- TASK INSTRUCTIONS:
1) From the South Pole blog post, set down the stretch from "This is yet" through "attend around work." word for word.
2) Answer these questions using the South Pole blog post:
(a) How many of the writer's winter-only projects are now shut down?
(b) On what date did the writer get back from R&R in McMurdo?
(c) What film is the feature presentation of the Sunday Select Cinema showing?

- SUPPLIED PASSAGE:

Friday, August 29, 2008

Busy week/weekend

Well, with some of my projects winding down for the season as the sun's light washes out the night sky it has been a pretty busy week. All three of my winter-only projects are now shut down, and I have a lot of preparation and packing to get some (or all, in one case) of their hardware ready to ship back to the World for servicing and data capture once the planes start flying again. We're also going to have a lot of reports to write here at the end of the season, so that will not be the most fun thing to do at the end of a work "week" that will have stretched ad infinitum since January 22, when I got back from R&R in McMurdo.

This is yet another long weekend for the privileged classes here at Pole. There is an art show, farmer's market, open mic night, and a bunch of other stuff being put on Sunday. Monday is the second day off for them, and we've moved the Sunday Select Cinema showing (feature presentation: "Das Experiment", which is all too appropriate for down here in the winter)to Monday night. I might do a couple sea chanteys at the open mic night, and am not sure how much of the other stuff I'll be able to attend around work.

- RECORDED INFORMATION:
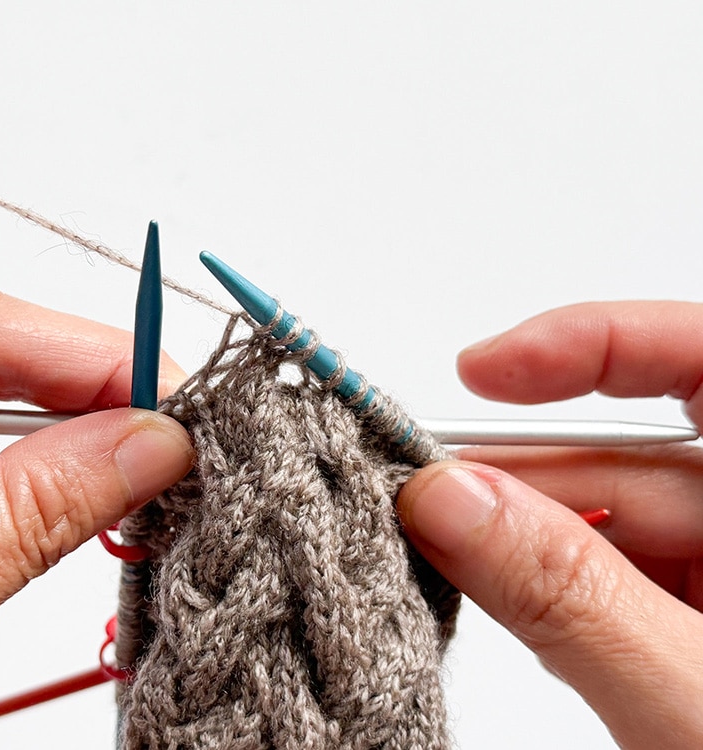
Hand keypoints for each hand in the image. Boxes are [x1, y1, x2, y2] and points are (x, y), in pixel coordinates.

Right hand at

- TASK ANSWERS:
1)
This is yet another long weekend for the privileged classes here at Pole. There is an art show, farmer's market, open mic night, and a bunch of other stuff being put on Sunday. Monday is the second day off for them, and we've moved the Sunday Select Cinema showing (feature presentation: "Das Experiment", which is all too appropriate for down here in the winter)to Monday night. I might do a couple sea chanteys at the open mic night, and am not sure how much of the other stuff I'll be able to attend around work.

2)
(a) All three.
(b) January 22.
(c) "Das Experiment."